**WHAT TO WORK ON**
Rewrite the data below, putting "everyday name" wherever "common name" appears and keeping everything else the same.

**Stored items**
_____

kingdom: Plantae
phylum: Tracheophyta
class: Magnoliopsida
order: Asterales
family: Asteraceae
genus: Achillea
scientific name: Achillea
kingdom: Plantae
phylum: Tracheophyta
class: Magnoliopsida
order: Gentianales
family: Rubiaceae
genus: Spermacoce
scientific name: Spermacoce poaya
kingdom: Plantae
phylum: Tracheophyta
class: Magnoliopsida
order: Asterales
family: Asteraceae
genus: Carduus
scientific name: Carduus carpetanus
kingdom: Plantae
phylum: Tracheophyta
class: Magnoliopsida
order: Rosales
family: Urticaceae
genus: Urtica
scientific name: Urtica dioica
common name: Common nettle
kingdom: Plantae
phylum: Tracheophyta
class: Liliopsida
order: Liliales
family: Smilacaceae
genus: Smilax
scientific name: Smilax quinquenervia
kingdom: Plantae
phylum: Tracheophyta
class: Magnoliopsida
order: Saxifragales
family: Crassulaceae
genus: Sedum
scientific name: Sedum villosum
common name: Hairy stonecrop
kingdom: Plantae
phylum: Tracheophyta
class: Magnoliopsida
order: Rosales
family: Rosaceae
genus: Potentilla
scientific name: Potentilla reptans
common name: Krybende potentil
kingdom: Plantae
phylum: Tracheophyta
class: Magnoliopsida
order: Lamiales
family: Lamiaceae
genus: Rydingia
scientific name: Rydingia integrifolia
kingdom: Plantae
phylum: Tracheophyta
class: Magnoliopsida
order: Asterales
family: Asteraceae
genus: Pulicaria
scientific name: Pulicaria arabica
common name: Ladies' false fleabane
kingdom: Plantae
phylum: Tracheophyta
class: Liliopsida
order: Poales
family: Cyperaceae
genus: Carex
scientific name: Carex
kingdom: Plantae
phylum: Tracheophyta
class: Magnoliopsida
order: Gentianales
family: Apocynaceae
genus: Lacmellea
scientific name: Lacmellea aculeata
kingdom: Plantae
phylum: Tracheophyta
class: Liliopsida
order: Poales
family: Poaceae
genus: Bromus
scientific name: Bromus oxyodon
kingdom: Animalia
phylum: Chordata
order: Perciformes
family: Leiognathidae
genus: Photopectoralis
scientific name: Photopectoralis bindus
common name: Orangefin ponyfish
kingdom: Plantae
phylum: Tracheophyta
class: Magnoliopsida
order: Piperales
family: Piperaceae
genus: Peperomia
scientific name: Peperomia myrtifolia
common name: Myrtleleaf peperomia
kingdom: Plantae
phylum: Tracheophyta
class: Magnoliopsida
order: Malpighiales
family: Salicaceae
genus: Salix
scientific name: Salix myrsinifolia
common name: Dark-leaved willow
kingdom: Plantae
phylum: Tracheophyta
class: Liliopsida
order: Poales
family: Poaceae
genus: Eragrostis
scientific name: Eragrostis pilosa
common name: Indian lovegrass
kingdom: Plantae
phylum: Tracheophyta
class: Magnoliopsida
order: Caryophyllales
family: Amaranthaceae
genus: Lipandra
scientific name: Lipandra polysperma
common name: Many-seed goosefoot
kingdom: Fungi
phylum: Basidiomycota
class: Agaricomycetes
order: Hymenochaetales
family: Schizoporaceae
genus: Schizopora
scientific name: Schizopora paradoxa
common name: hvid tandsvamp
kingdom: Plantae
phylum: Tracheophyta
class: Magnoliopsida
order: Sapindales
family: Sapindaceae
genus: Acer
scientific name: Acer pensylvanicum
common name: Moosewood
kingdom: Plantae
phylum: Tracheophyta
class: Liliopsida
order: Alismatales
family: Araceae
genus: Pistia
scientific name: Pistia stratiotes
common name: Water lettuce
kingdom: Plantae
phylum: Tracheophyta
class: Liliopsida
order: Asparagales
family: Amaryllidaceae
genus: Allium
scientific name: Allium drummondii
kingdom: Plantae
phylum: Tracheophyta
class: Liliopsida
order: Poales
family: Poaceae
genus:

_____

**EXERCISE ANSWER**
kingdom: Plantae
phylum: Tracheophyta
class: Magnoliopsida
order: Asterales
family: Asteraceae
genus: Achillea
scientific name: Achillea
kingdom: Plantae
phylum: Tracheophyta
class: Magnoliopsida
order: Gentianales
family: Rubiaceae
genus: Spermacoce
scientific name: Spermacoce poaya
kingdom: Plantae
phylum: Tracheophyta
class: Magnoliopsida
order: Asterales
family: Asteraceae
genus: Carduus
scientific name: Carduus carpetanus
kingdom: Plantae
phylum: Tracheophyta
class: Magnoliopsida
order: Rosales
family: Urticaceae
genus: Urtica
scientific name: Urtica dioica
everyday name: Common nettle
kingdom: Plantae
phylum: Tracheophyta
class: Liliopsida
order: Liliales
family: Smilacaceae
genus: Smilax
scientific name: Smilax quinquenervia
kingdom: Plantae
phylum: Tracheophyta
class: Magnoliopsida
order: Saxifragales
family: Crassulaceae
genus: Sedum
scientific name: Sedum villosum
everyday name: Hairy stonecrop
kingdom: Plantae
phylum: Tracheophyta
class: Magnoliopsida
order: Rosales
family: Rosaceae
genus: Potentilla
scientific name: Potentilla reptans
everyday name: Krybende potentil
kingdom: Plantae
phylum: Tracheophyta
class: Magnoliopsida
order: Lamiales
family: Lamiaceae
genus: Rydingia
scientific name: Rydingia integrifolia
kingdom: Plantae
phylum: Tracheophyta
class: Magnoliopsida
order: Asterales
family: Asteraceae
genus: Pulicaria
scientific name: Pulicaria arabica
everyday name: Ladies' false fleabane
kingdom: Plantae
phylum: Tracheophyta
class: Liliopsida
order: Poales
family: Cyperaceae
genus: Carex
scientific name: Carex
kingdom: Plantae
phylum: Tracheophyta
class: Magnoliopsida
order: Gentianales
family: Apocynaceae
genus: Lacmellea
scientific name: Lacmellea aculeata
kingdom: Plantae
phylum: Tracheophyta
class: Liliopsida
order: Poales
family: Poaceae
genus: Bromus
scientific name: Bromus oxyodon
kingdom: Animalia
phylum: Chordata
order: Perciformes
family: Leiognathidae
genus: Photopectoralis
scientific name: Photopectoralis bindus
everyday name: Orangefin ponyfish
kingdom: Plantae
phylum: Tracheophyta
class: Magnoliopsida
order: Piperales
family: Piperaceae
genus: Peperomia
scientific name: Peperomia myrtifolia
everyday name: Myrtleleaf peperomia
kingdom: Plantae
phylum: Tracheophyta
class: Magnoliopsida
order: Malpighiales
family: Salicaceae
genus: Salix
scientific name: Salix myrsinifolia
everyday name: Dark-leaved willow
kingdom: Plantae
phylum: Tracheophyta
class: Liliopsida
order: Poales
family: Poaceae
genus: Eragrostis
scientific name: Eragrostis pilosa
everyday name: Indian lovegrass
kingdom: Plantae
phylum: Tracheophyta
class: Magnoliopsida
order: Caryophyllales
family: Amaranthaceae
genus: Lipandra
scientific name: Lipandra polysperma
everyday name: Many-seed goosefoot
kingdom: Fungi
phylum: Basidiomycota
class: Agaricomycetes
order: Hymenochaetales
family: Schizoporaceae
genus: Schizopora
scientific name: Schizopora paradoxa
everyday name: hvid tandsvamp
kingdom: Plantae
phylum: Tracheophyta
class: Magnoliopsida
order: Sapindales
family: Sapindaceae
genus: Acer
scientific name: Acer pensylvanicum
everyday name: Moosewood
kingdom: Plantae
phylum: Tracheophyta
class: Liliopsida
order: Alismatales
family: Araceae
genus: Pistia
scientific name: Pistia stratiotes
everyday name: Water lettuce
kingdom: Plantae
phylum: Tracheophyta
class: Liliopsida
order: Asparagales
family: Amaryllidaceae
genus: Allium
scientific name: Allium drummondii
kingdom: Plantae
phylum: Tracheophyta
class: Liliopsida
order: Poales
family: Poaceae
genus:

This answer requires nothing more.